WORK INSTRUCTIONS — Your task is to copy each line of the material that includes "Right".

DATA FOR ANALYSIS —
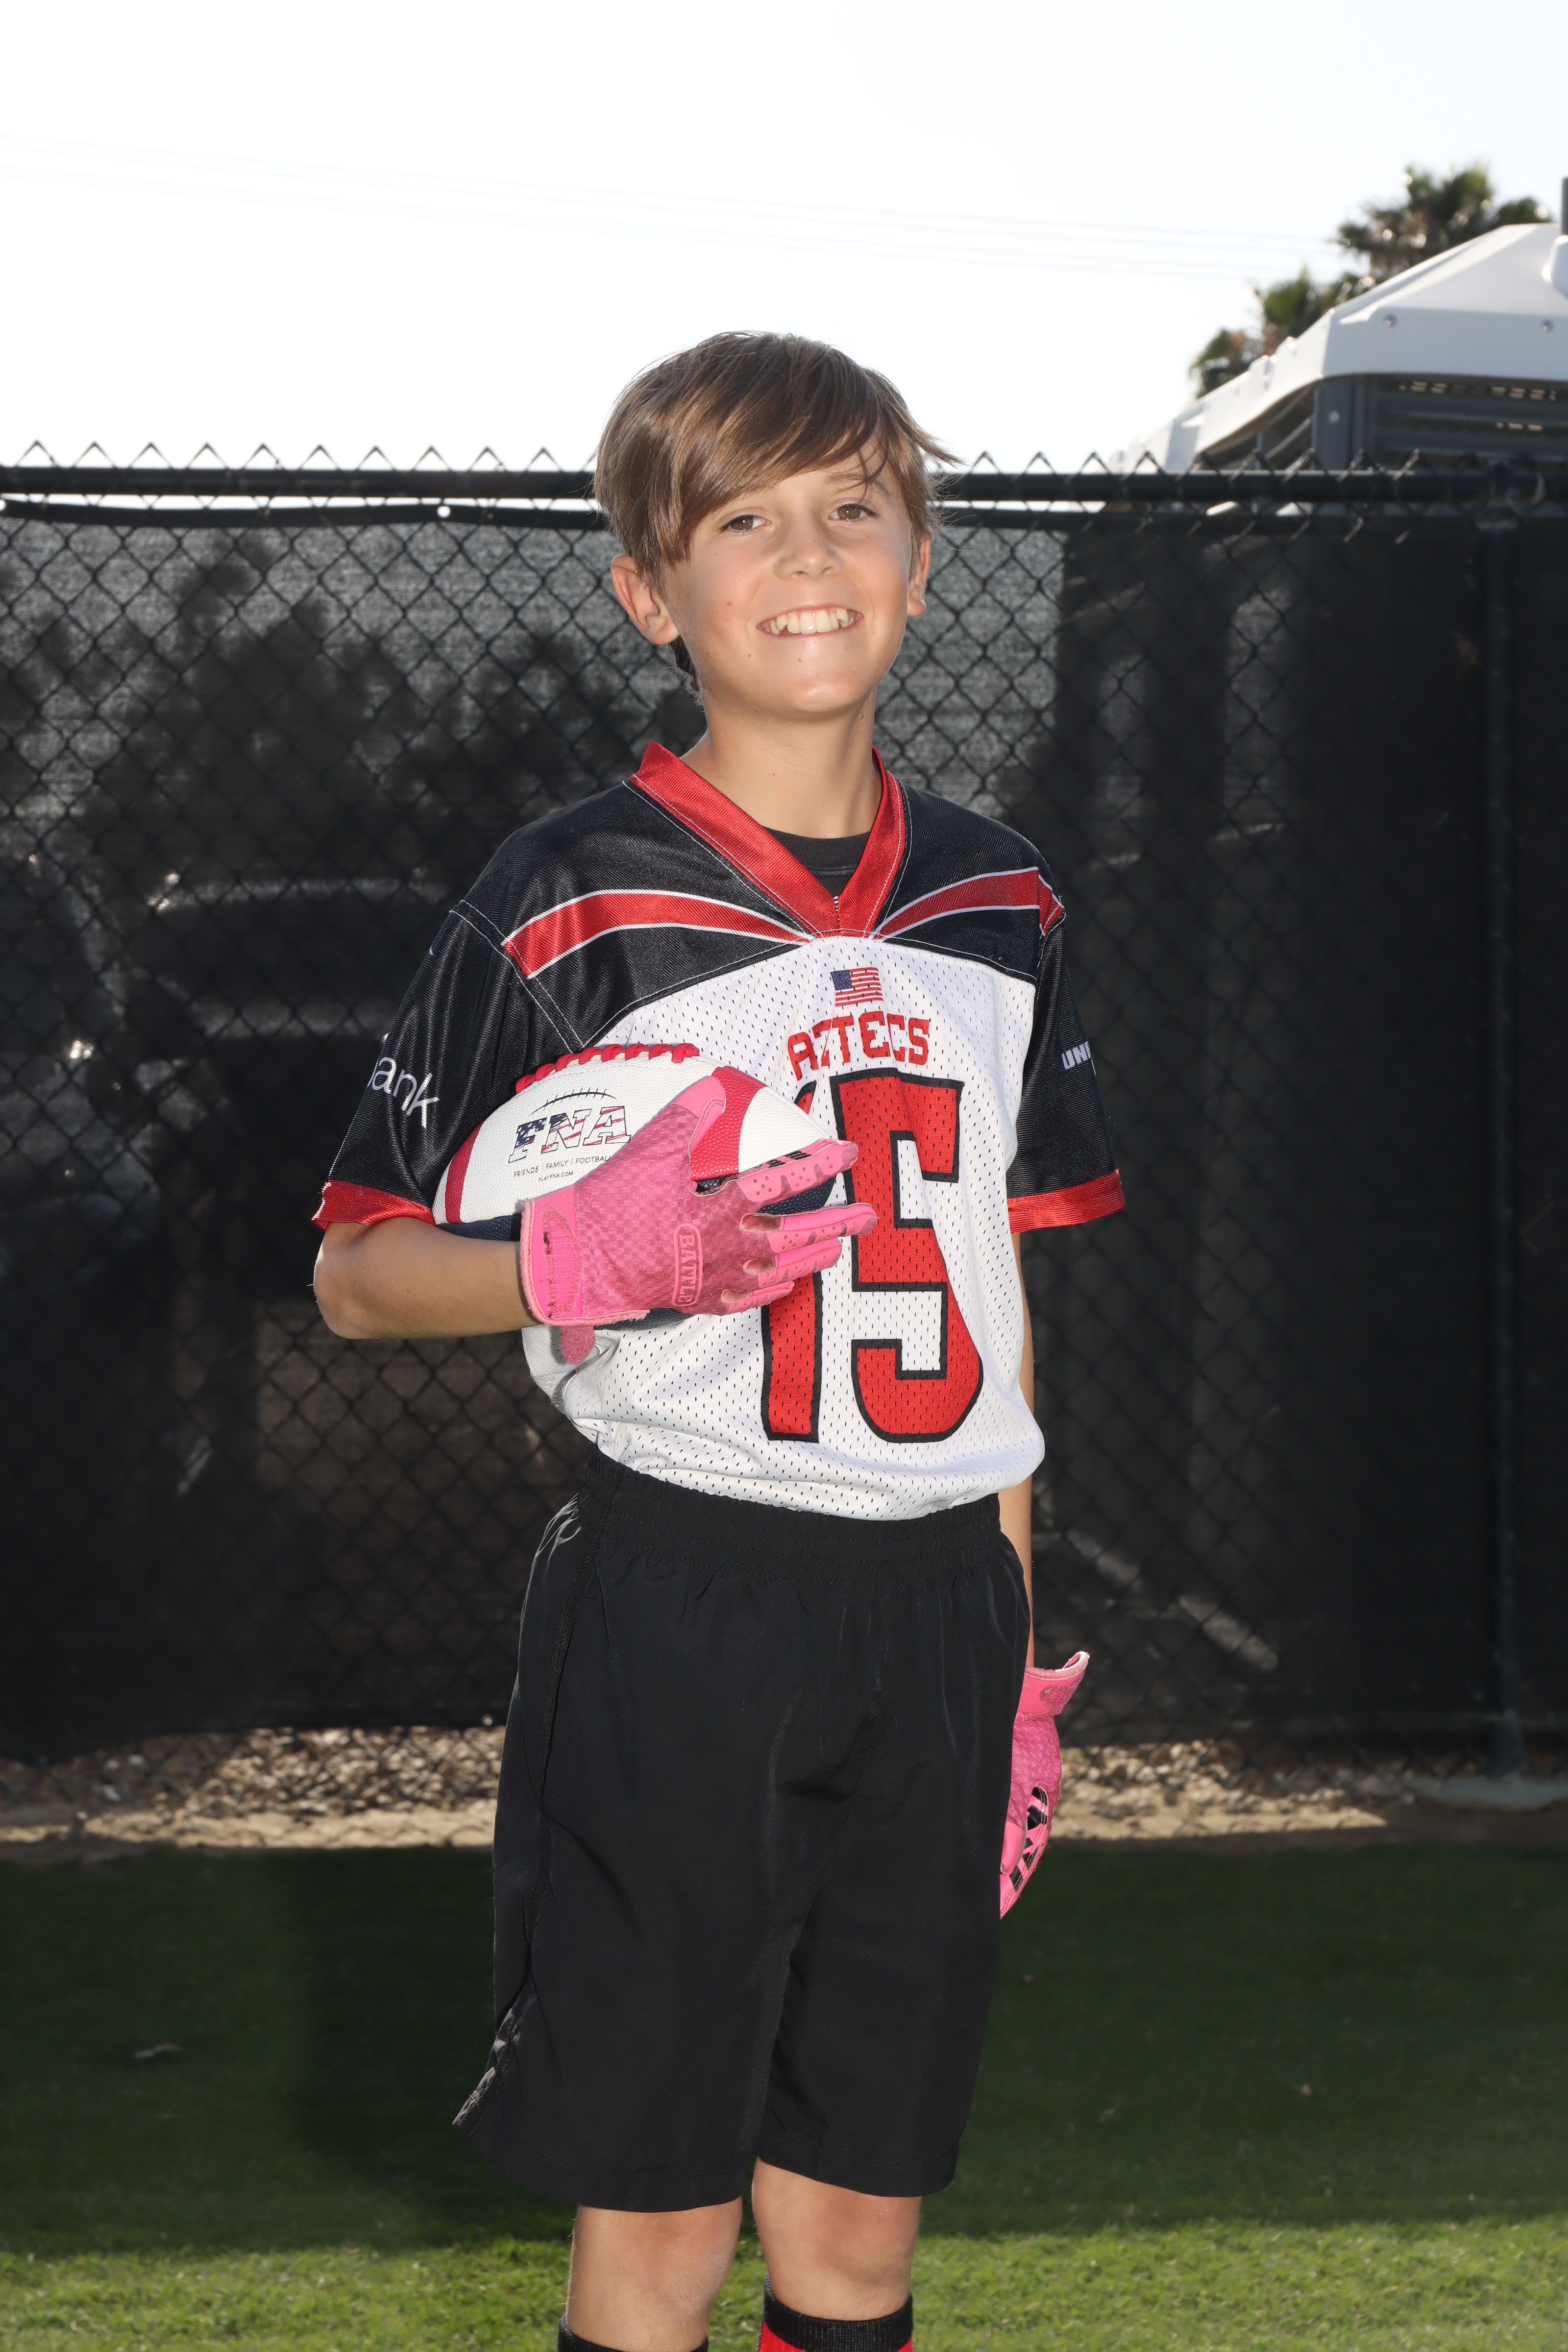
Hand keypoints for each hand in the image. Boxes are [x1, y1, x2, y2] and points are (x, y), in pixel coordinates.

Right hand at [519, 1070, 875, 1361]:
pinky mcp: (700, 1302)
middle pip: (796, 1236)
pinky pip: (749, 1300)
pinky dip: (773, 1290)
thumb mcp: (646, 1152)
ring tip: (840, 1248)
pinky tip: (787, 1283)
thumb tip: (713, 1087)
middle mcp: (725, 1249)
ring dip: (813, 1257)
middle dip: (837, 1224)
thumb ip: (685, 1117)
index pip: (780, 1182)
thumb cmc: (608, 1208)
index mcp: (717, 1210)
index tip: (846, 1153)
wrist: (575, 1266)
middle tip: (869, 1216)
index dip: (817, 1165)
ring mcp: (715, 1280)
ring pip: (780, 1271)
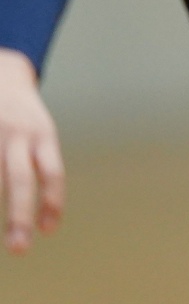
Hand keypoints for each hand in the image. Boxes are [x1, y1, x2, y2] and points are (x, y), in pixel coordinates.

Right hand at [0, 49, 64, 255]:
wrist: (2, 72)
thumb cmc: (22, 115)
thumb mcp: (39, 131)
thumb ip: (40, 166)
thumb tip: (47, 217)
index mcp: (41, 134)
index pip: (52, 172)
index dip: (52, 201)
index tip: (47, 231)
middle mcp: (17, 134)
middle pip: (20, 179)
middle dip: (20, 215)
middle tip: (20, 249)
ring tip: (3, 239)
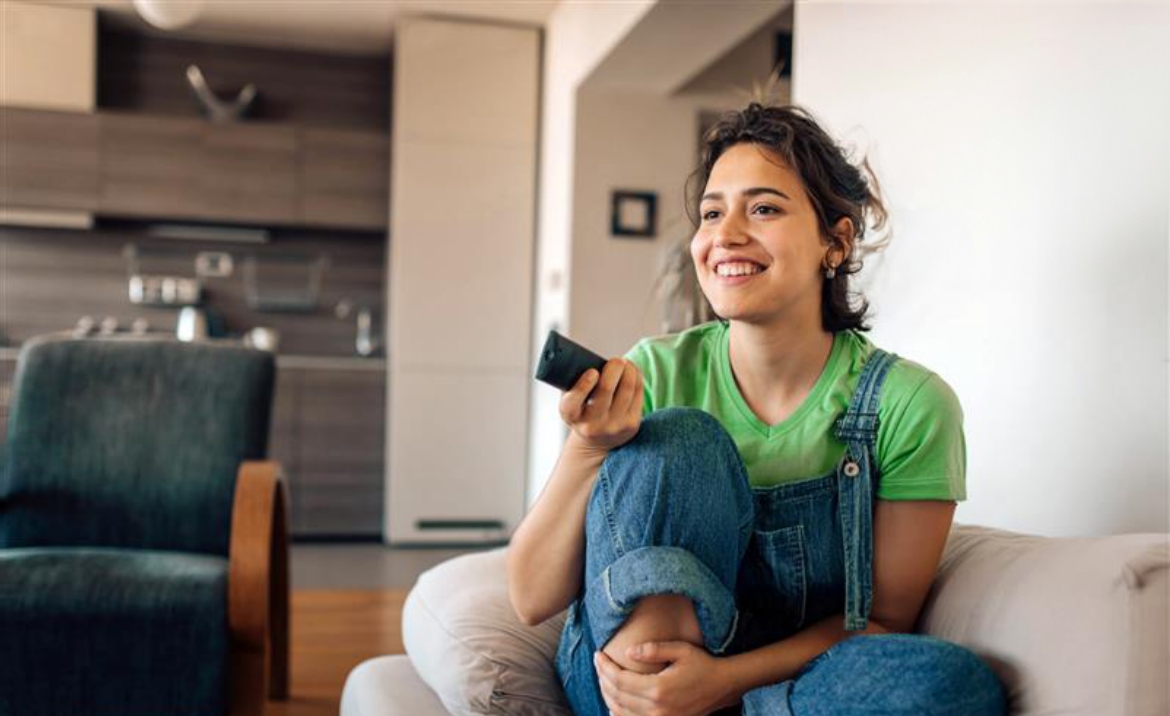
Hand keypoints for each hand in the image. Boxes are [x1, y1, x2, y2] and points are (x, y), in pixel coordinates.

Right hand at [560, 358, 642, 454]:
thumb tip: (588, 358)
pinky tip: (632, 371)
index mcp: (571, 415)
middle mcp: (591, 425)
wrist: (597, 441)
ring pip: (627, 389)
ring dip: (629, 370)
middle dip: (614, 368)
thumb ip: (573, 382)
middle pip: (606, 390)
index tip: (593, 372)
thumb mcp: (571, 400)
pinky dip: (637, 377)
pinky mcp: (631, 425)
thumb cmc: (583, 411)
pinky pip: (638, 394)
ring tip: (625, 363)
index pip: (572, 402)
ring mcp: (613, 426)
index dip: (583, 385)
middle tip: (615, 360)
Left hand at [593, 641, 737, 715]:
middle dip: (603, 679)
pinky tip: (614, 703)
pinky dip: (619, 713)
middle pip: (617, 696)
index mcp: (658, 689)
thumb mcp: (680, 650)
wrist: (723, 686)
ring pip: (621, 712)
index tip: (597, 654)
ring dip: (607, 695)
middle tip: (597, 664)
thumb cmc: (702, 664)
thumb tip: (627, 652)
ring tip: (602, 678)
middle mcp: (656, 709)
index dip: (604, 667)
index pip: (619, 679)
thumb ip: (653, 649)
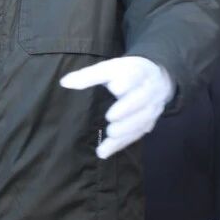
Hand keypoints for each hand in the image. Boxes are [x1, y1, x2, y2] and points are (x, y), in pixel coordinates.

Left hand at [59, 56, 174, 158]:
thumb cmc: (124, 73)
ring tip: (110, 135)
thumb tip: (65, 82)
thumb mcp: (108, 69)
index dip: (126, 82)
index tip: (115, 88)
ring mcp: (151, 107)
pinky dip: (122, 144)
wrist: (155, 78)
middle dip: (127, 109)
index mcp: (136, 72)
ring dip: (126, 130)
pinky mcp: (149, 123)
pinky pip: (137, 135)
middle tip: (111, 117)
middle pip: (141, 99)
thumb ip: (87, 76)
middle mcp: (147, 90)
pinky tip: (106, 151)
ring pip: (142, 120)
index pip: (134, 75)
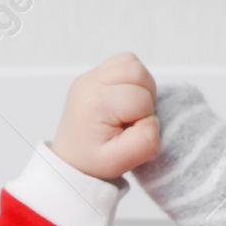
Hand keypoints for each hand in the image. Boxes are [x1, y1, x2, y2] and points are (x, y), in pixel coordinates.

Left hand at [49, 52, 159, 182]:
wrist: (73, 159)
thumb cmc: (93, 160)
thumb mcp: (120, 162)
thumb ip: (145, 141)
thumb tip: (152, 119)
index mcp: (95, 103)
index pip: (141, 99)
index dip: (144, 118)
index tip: (128, 132)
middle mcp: (90, 83)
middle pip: (138, 73)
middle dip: (145, 98)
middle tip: (131, 119)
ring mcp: (90, 76)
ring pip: (133, 64)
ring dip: (140, 86)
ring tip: (128, 109)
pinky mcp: (94, 74)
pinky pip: (125, 62)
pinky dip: (132, 79)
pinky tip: (123, 99)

RESPONSE —
Right hand at [519, 1070, 875, 1361]:
Right hand at [0, 49, 64, 255]:
Right hand at [560, 358, 642, 454]:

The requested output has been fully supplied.